President Higgins to warn soaring inflation leading to rise in ‘working poor’

He will say low-paid, temporary and insecure jobs have created a new poverty trap, “one made all the more difficult to escape in the aftermath of the pandemic”.
President Higgins to warn soaring inflation leading to rise in ‘working poor’

Digital Desk Staff

President Michael D Higgins will today warn that soaring inflation is leading to a rise in the “working poor” as the cost of living soars while wages stagnate.

As The Irish Times reports, the President will tell the Siptu Biennial Conference in Sligo this morning that the prevalence of in-work poverty was a “consequence of unstable, precarious, low-paid and temporary jobs.

“Entering work does not, by definition, provide a sustainable route out of poverty owing to the widespread prevalence of low-paid jobs, flexible and zero-hours’ contracts and other innovations that are increasing the numbers who are now termed ‘precariats’.”

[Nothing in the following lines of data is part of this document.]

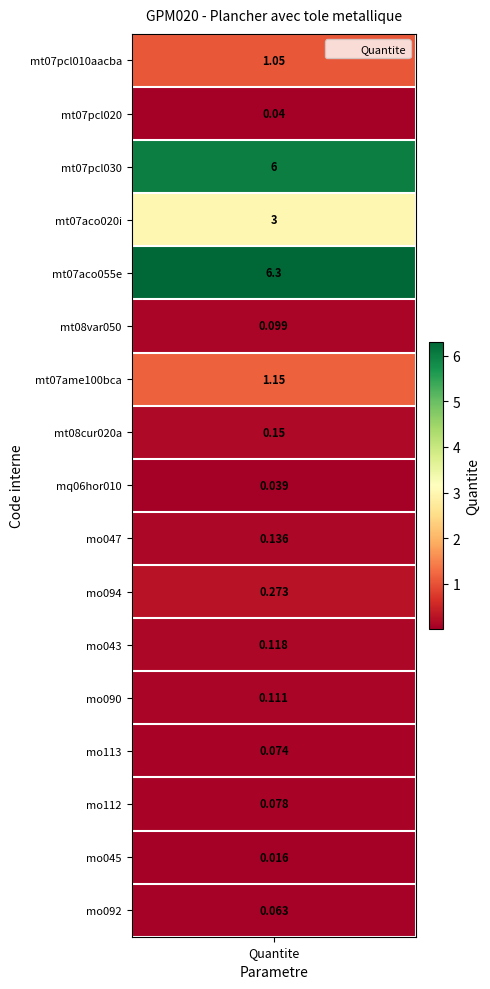

Is it true that the value at mt07pcl010aacba is 1.1?

True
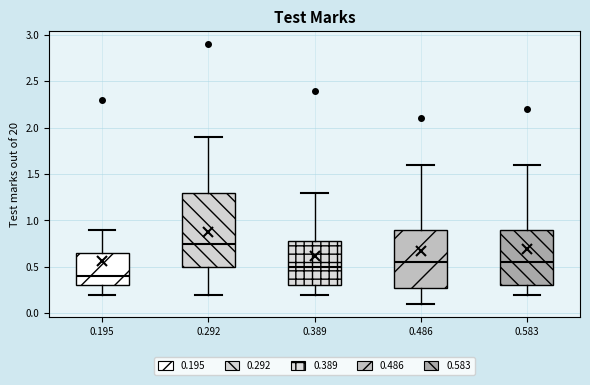

Which box's median line is the lowest?

0.195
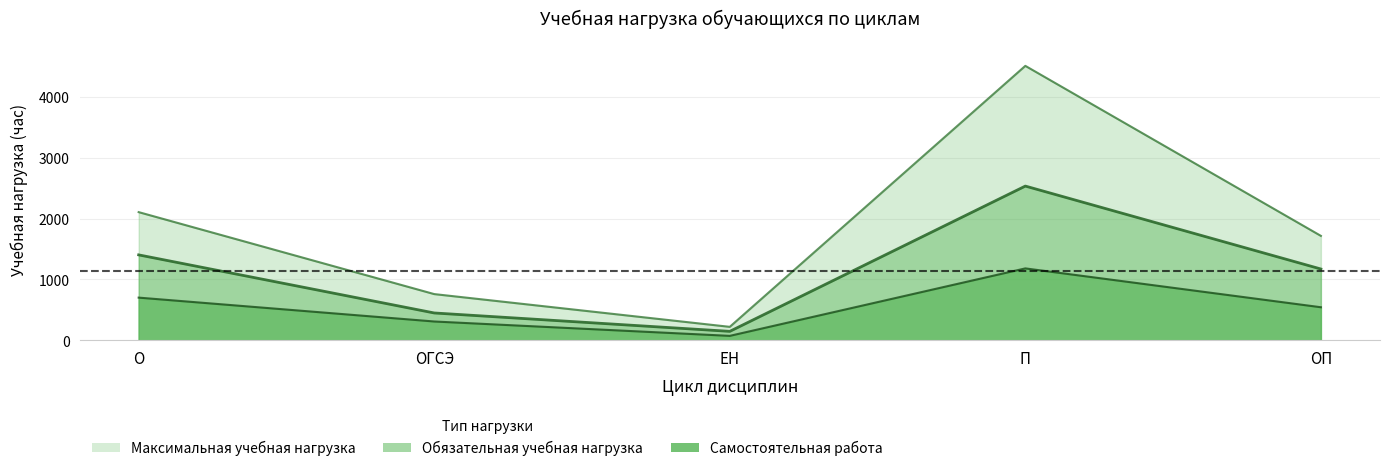

What is the total value across all series at ОП?

3432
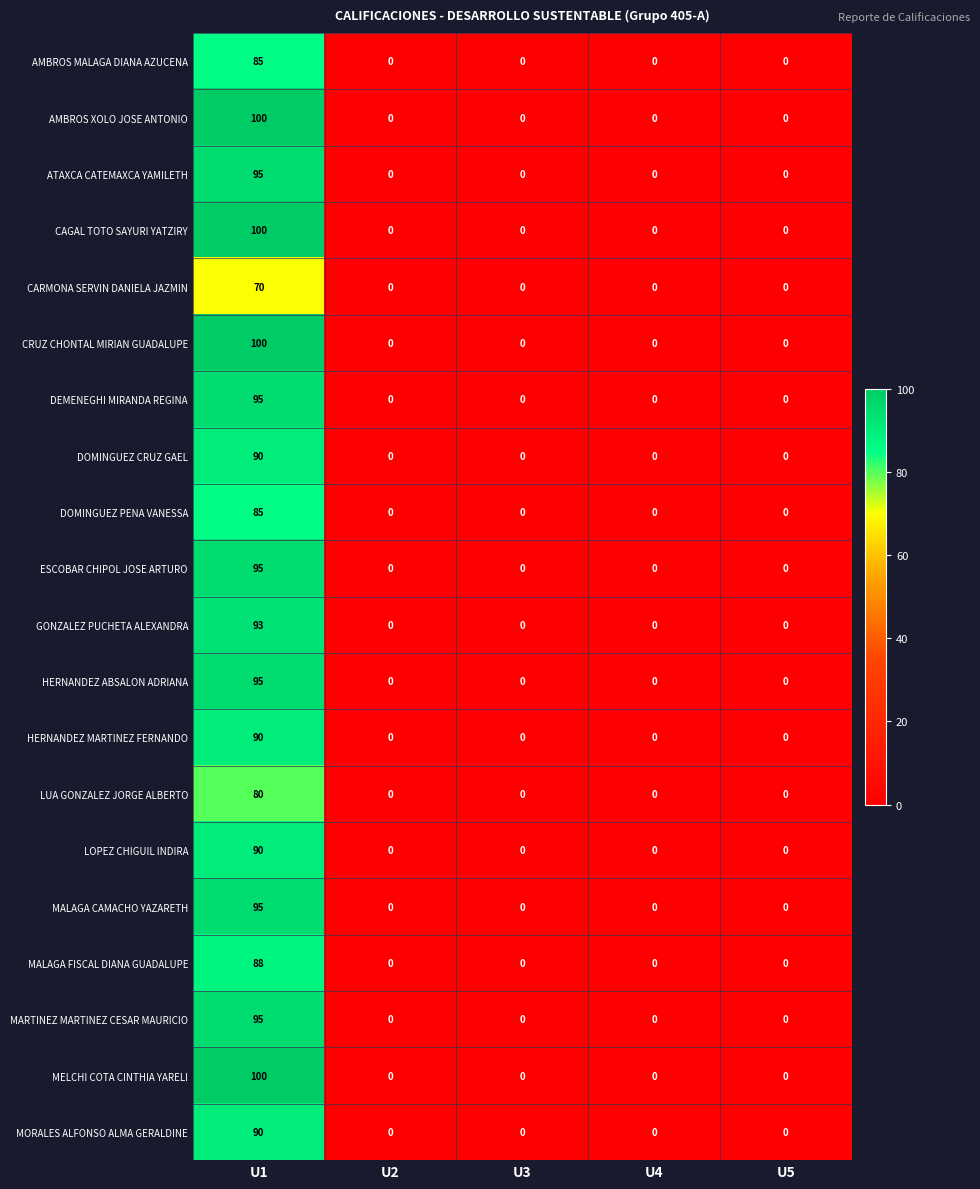

Count the number of data series in this chart.

20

He will say low-paid, temporary and insecure jobs have created a new poverty trap, “one made all the more difficult to escape in the aftermath of the pandemic”.

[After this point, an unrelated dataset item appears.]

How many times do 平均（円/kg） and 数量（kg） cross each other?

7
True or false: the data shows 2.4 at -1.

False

“There is a danger that an ‘any-job-will-do’ mantra may dictate welfare and enterprise policy as countries struggle to cope with the political, economic and societal pressures that the pandemic is likely to bring in its wake.”

Mr Higgins will say trade unions have a key role to play in any reshaping of the working world in the aftermath of Covid-19.

Work practices

In a speech that will also touch on the role of unions and their members in addressing issues such as the humanitarian crisis arising from the war in Ukraine, climate change and sectarianism, the President will highlight what he sees as the potential for an ongoing benefit from changed work practices widely adopted over the past two years.

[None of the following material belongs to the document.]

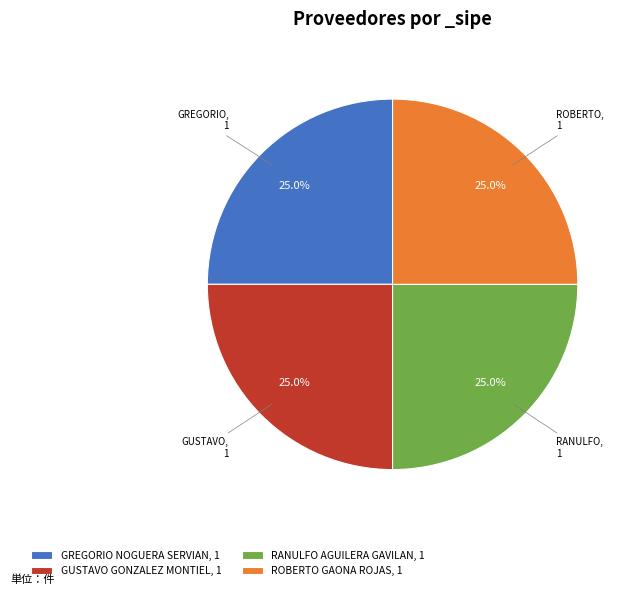

How many segments does this pie chart have?

4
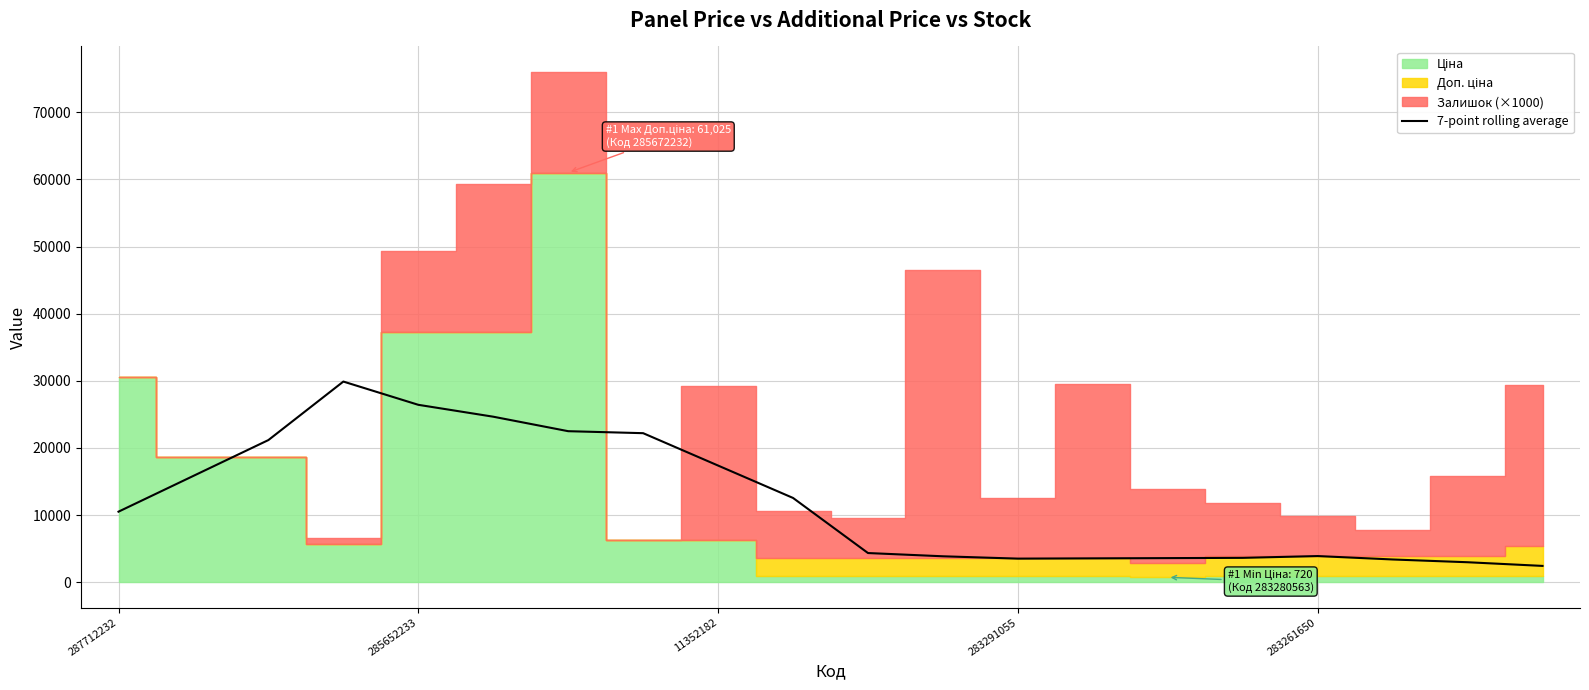

Is it true that 7-point rolling average equals 10498.8 at 287712232?

True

He will argue unions have a central part to play in negotiating this new normal for workers.

“The pandemic has prompted a profound reassessment of how we work, where we work, even why we work, all of which has to come out of negotiation and in the design of which there must be a lead role for trade unions and their membership,” he will say.

“Covid-19 has demonstrated the effectiveness of remote working in appropriate circumstances and . . . survey after survey indicates that a blended form of remote and office-based working is the preference for the majority of workers as we emerge from the pandemic,” he will tell the conference.

The President will also cite the environmental benefits that can accrue to society as a whole, with much-reduced commuting and the related potential for financial benefits to workers themselves.